**TASK GOAL:** In the records below, take the line containing "Павлины, орлы, попугаи на" and reproduce it and every subsequent line exactly, adding nothing.

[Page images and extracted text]
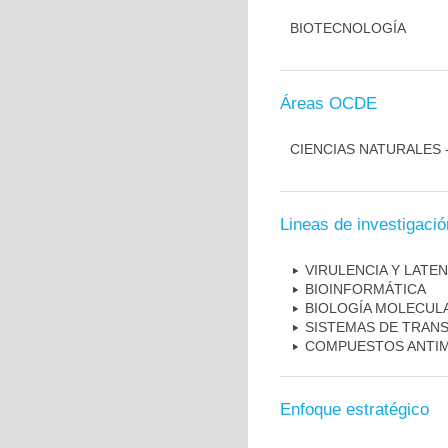
BIOTECNOLOGÍA
Áreas OCDE
CIENCIAS NATURALES 
Lineas de investigació
VIRULENCIA Y LATEN
BIOINFORMÁTICA
BIOLOGÍA MOLECUL
SISTEMAS DE TRAN
COMPUESTOS ANTI
Enfoque estratégico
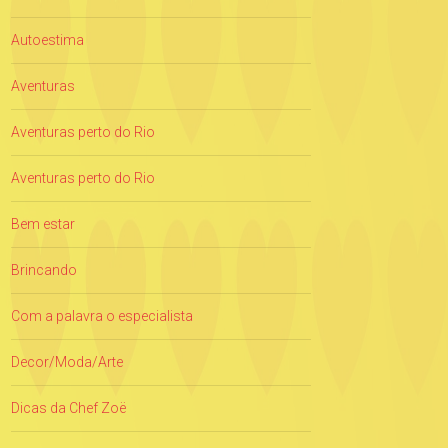
Autoestima
Aventuras
Aventuras perto do Rio
Aventuras perto do Rio
Bem estar
Brincando
Com a palavra o especialista
Decor/Moda/Arte
Dicas da Chef Zoë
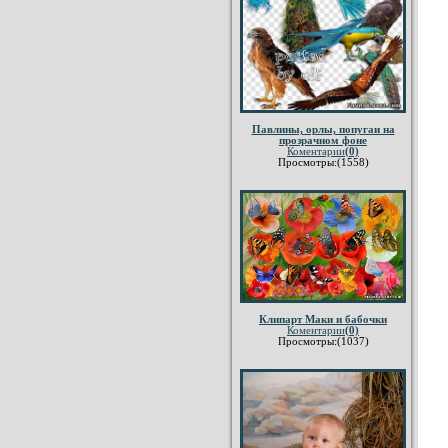
Павлины, орлы, попугаи на
прозрачном фоне
Коментарии
(0)
Просмотры:(1558)
Клипарт Маки и бабочки
Коментарии
(0)
Просмотры:(1037)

**OUTPUT:**
Павлины, орлы, попугаи на
прозрачном фоне
Коментарии
(0)
Просмотры:(1558)
Клипарт Маки и бабочки
Коментарии
(0)
Просмотры:(1037)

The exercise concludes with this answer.